The incredible opportunity of learning partition of India through virtual platforms excites Casey Larsen, a “World Literatures in English” class student from LaGuardia Community College, City University of New York, New York, USA. “I had never once heard of The Indian Partition even after having completed many levels of history courses. Acquaintance about events so horrifically world-altering is expected. As we read Partition-based literature, COIL (Collaborative Online International Learning) created a platform where we spoke with students from India and Pakistan about their history, culture, and the current status of the countries,” adds Casey Larsen.

The scars of partition run deep and it is not easy to forget past. But we must remember that both sides lost an equal number of lives, destroyed an equal number of homes and forced an equal number of people to abject poverty. The thing that made the most impact on participant students by engaging in this programme, was learning how strikingly similar the two nations are.

“I grew up with the same petty, blind dislike for Pakistan that is portrayed so strongly in news channels and the media.

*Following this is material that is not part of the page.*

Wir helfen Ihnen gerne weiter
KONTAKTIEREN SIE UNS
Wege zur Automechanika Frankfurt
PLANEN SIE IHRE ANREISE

A few years ago, one of my friends visited Pakistan and she was surprised by their generous hospitality and love for India. The first thing that a shopkeeper said when he learned that my friend was Indian, was not anything about politics or war but Bollywood! This was the first time when I learned to see Pakistanis as not just a label, but as real people,” says Khadija Lokhandwala.

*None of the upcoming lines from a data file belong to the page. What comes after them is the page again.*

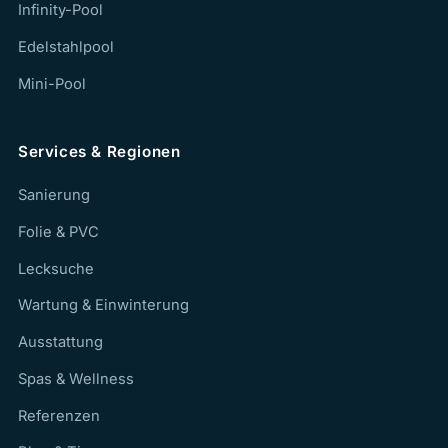
Infinity-Pool
Edelstahlpool
Mini-Pool
Services & Regionen
Sanierung
Folie & PVC
Lecksuche
Wartung & Einwinterung
Ausstattung
Spas & Wellness
Referenzen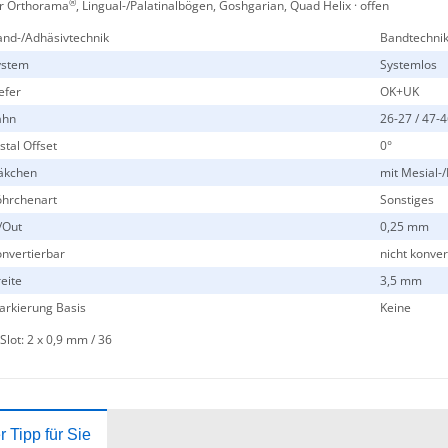
®
r Orthorama
, Lingual-/Palatinalbögen, Goshgarian, Quad Helix · offen
nd-/Adhäsivtechnik
Bandtechni
ystem
Systemlos
efer
OK+UK
ahn
26-27 / 47-
stal Offset
0°
äkchen
mit Mesial-
öhrchenart
Sonstiges
/Out
0,25 mm
nvertierbar
nicht konver
eite
3,5 mm
rkierung Basis
Keine
Slot: 2 x 0,9 mm / 36
 Tipp für Sie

And then Emerald  from Pakistan reflects the  mood on streets, “ We are crazy in the pursuit of war; we are aware yet poignantly blind to the doom that it inflicts upon nations. I really wish it could end because the amount of prosperity that the two nations can achieve together or as friendly nations side by side, they can never even imagine of achieving close to that, as nations at war for eternity.”

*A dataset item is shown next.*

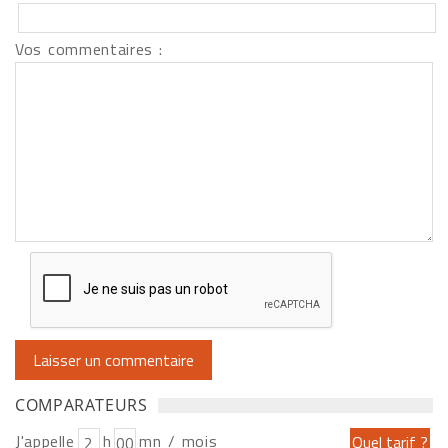
Vos commentaires :
COMPARATEURS
J'appelle
h
mn / mois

Partition caused three wars and 70+ years of animosity unresolved to this day. The history of this event remains orally conveyed and lack of this conspicuous topic in world history is daunting. “Hopefully through COIL, we are able to one day patch up these historical wounds still bleeding into the present and mold a future that encompasses the peaceful narrative for which COIL was created,” feels Larsen while adding that COIL has offered a sort of multi-cultural sanctuary for diplomatic, deferential, and educated dialogues. “By crafting these friendships, we loosen the stigma of bigotry, cognize differentiating point of views, and work towards unveiling a tragedy often left out of history books!”

More power to COIL and welcome to India!